* **EXERCISES**
a. List every proper name that appears in the commentary on Jan's cycling career, counting each name once.
b. Extend the commentary on Jan's cycling career with a further paragraph that picks up right after its closing question.

* **QUOTED PASSAGE**
------

Jan is to cycling what George Best was to football – a huge talent but a wasted talent. In a flush of youthful enthusiasm he managed to stay focussed long enough to win a Tour de France. Once the fame and money started rolling in though he was distracted too much and didn’t give his all any more.

Even a huge talent like his can’t win a Tour de France (or similar) without putting in the required hours of dedication and commitment. He was famous for not training during the winters and starting the season looking more like a tubby club rider than a pro. It’s a shame because even good club cyclists know the importance of a “good winter” and are willing to make the sacrifices required by the sport. If they can do it at amateur level then why couldn’t Jan as a pro?

------

* **DATASET CONTENT**
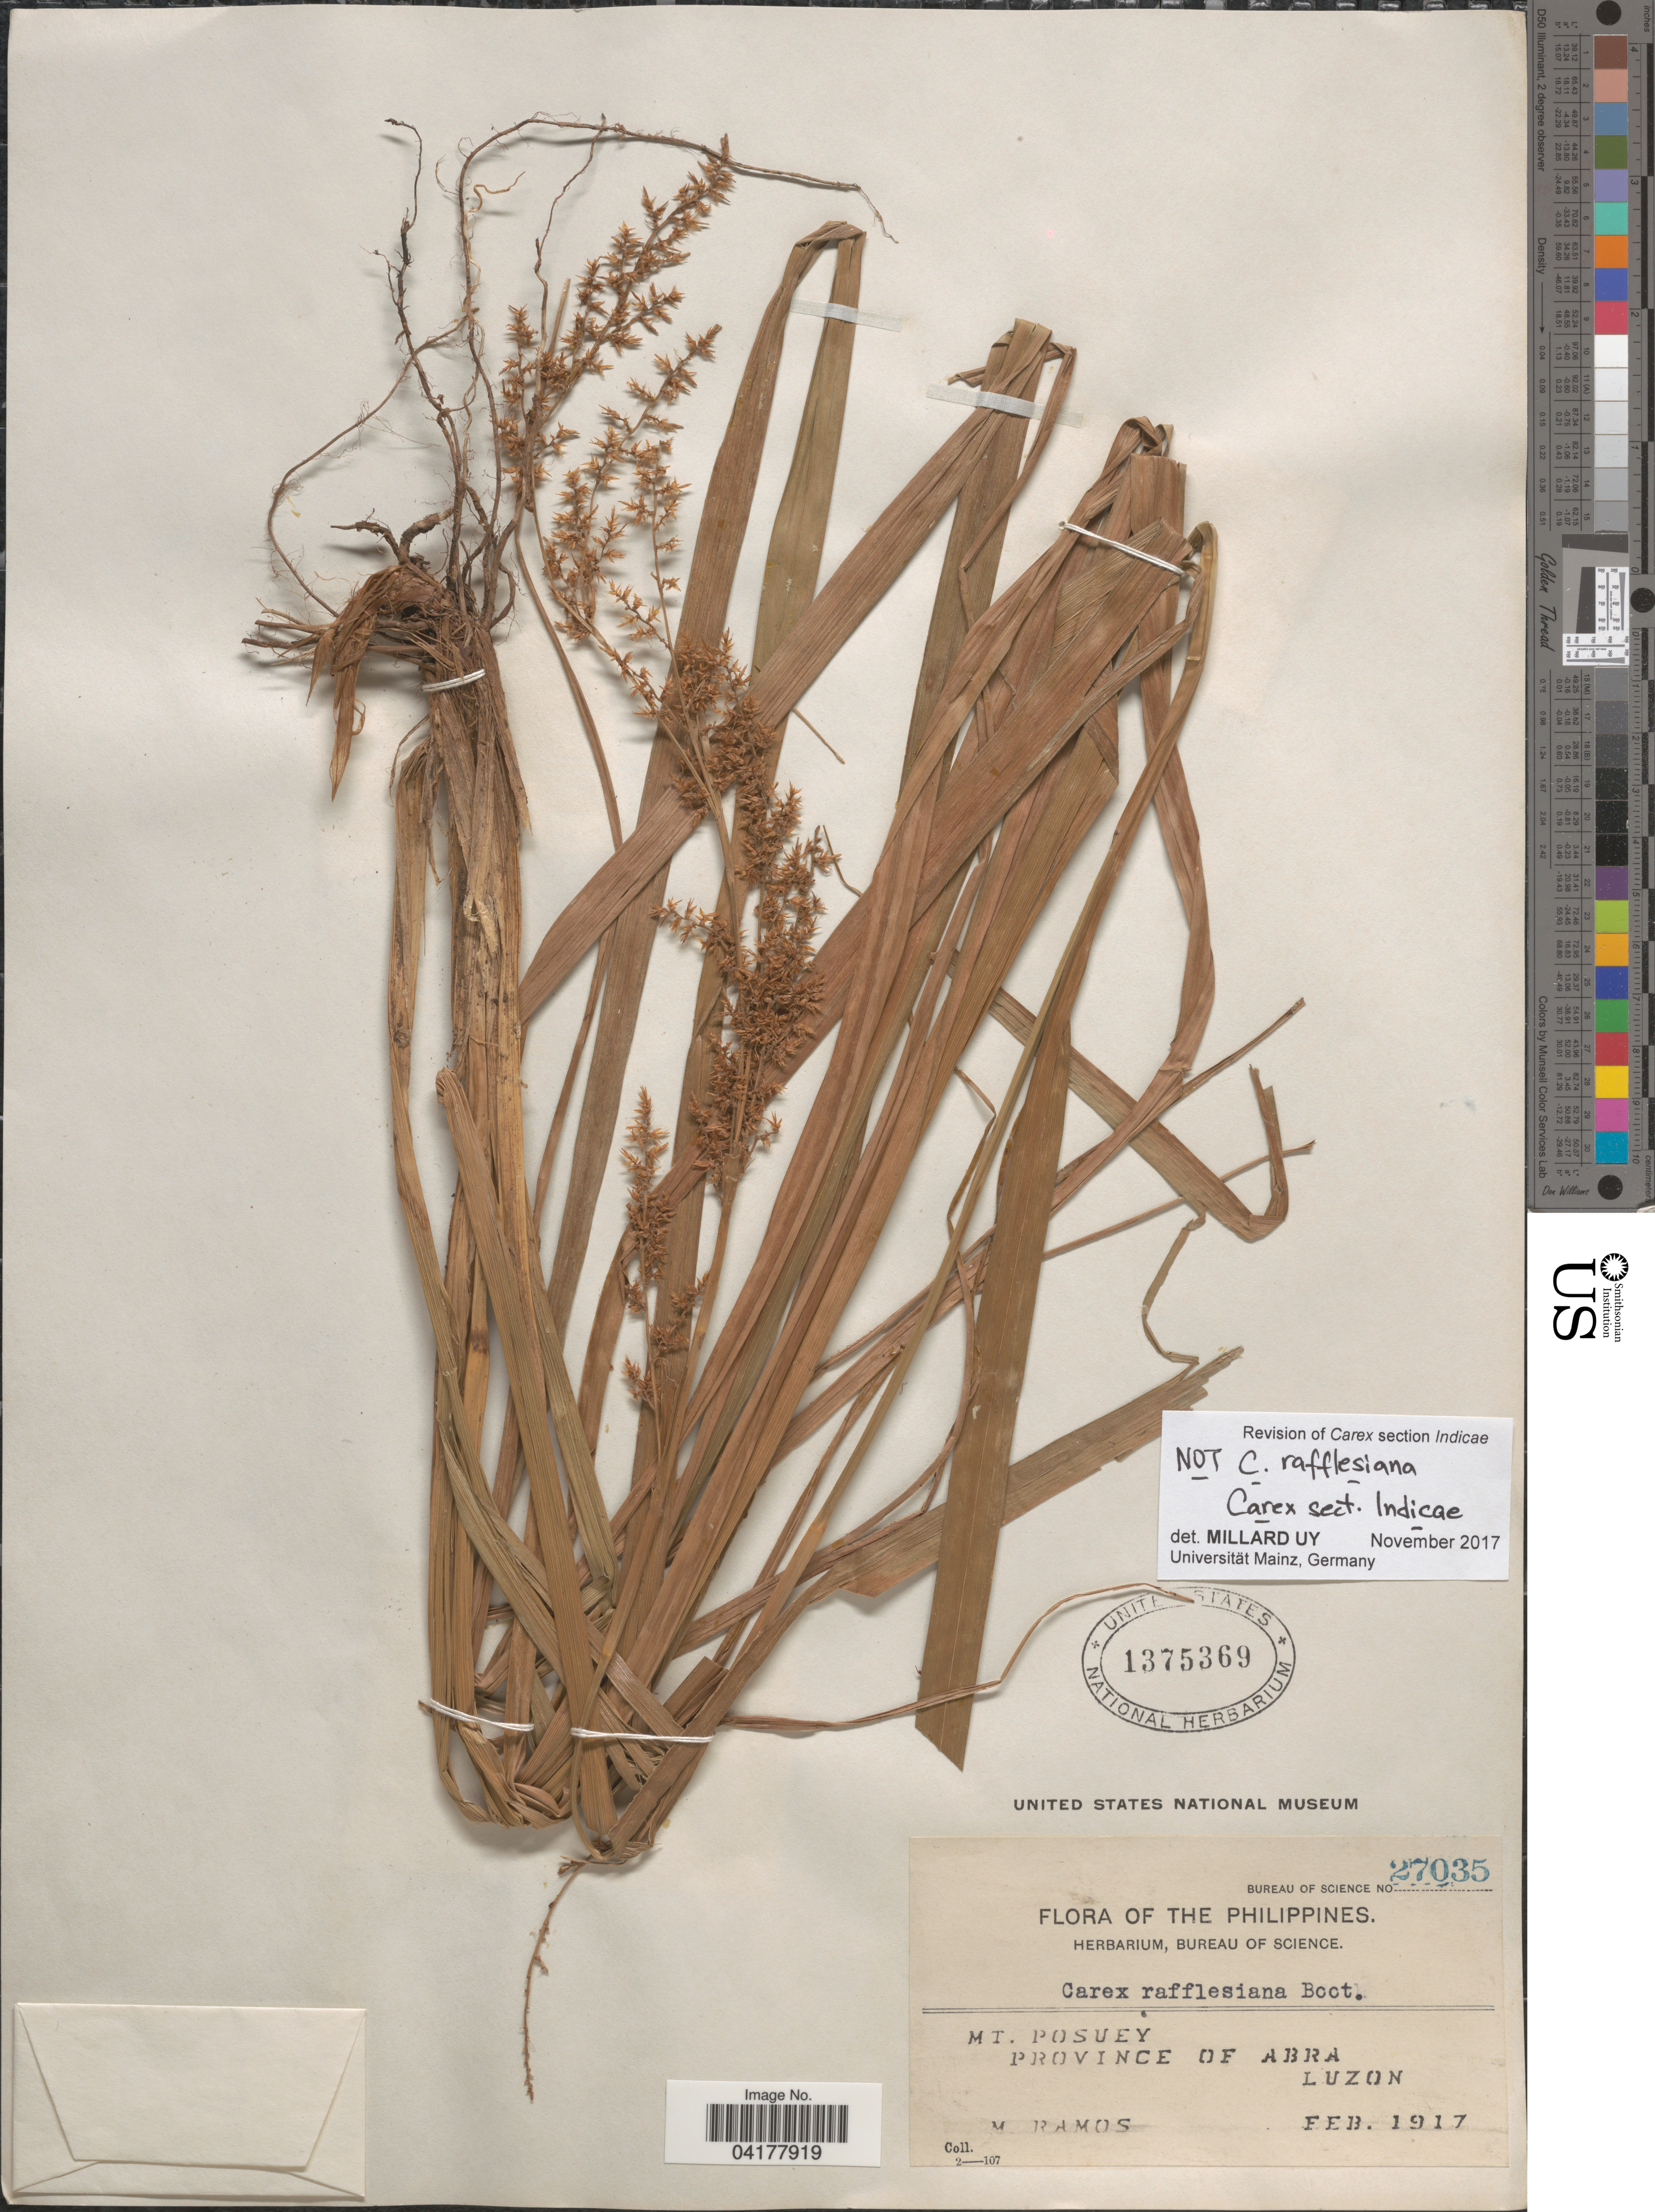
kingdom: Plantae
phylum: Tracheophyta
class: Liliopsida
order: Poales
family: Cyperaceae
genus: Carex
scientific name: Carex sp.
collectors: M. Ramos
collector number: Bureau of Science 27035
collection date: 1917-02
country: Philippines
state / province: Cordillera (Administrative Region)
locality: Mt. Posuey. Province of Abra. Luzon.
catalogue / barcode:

------

* **RESPONSES IN ORDER**
a. Jan, George Best, Tour de France

b.
Lance used to say that if Jan could have come into the Tour in the shape he was in at the end then he’d have won every time. I think Lance would be the first to admit that he isn’t such a natural talent in the way Jan is. However what Lance had was a gruesome discipline of preparation which meant he could enter the Tour in his best possible form. Jan would pick up his form in the course of riding the Tour but without it being there at the start he’d have to put up with humiliations like Lance taking a minute out of him in the Prologue time trial.

The sad thing is that someone who is probably in the top 10 of natural cycling talents ever will not be remembered. In ten years time we’ll have fading memories of a fat bloke who couldn’t be bothered training and was lucky enough to win a Tour once. Lance on the other hand will be remembered and will go down in cycling history as an all time great. No offence to Lance but in my opinion that’s a tragedy.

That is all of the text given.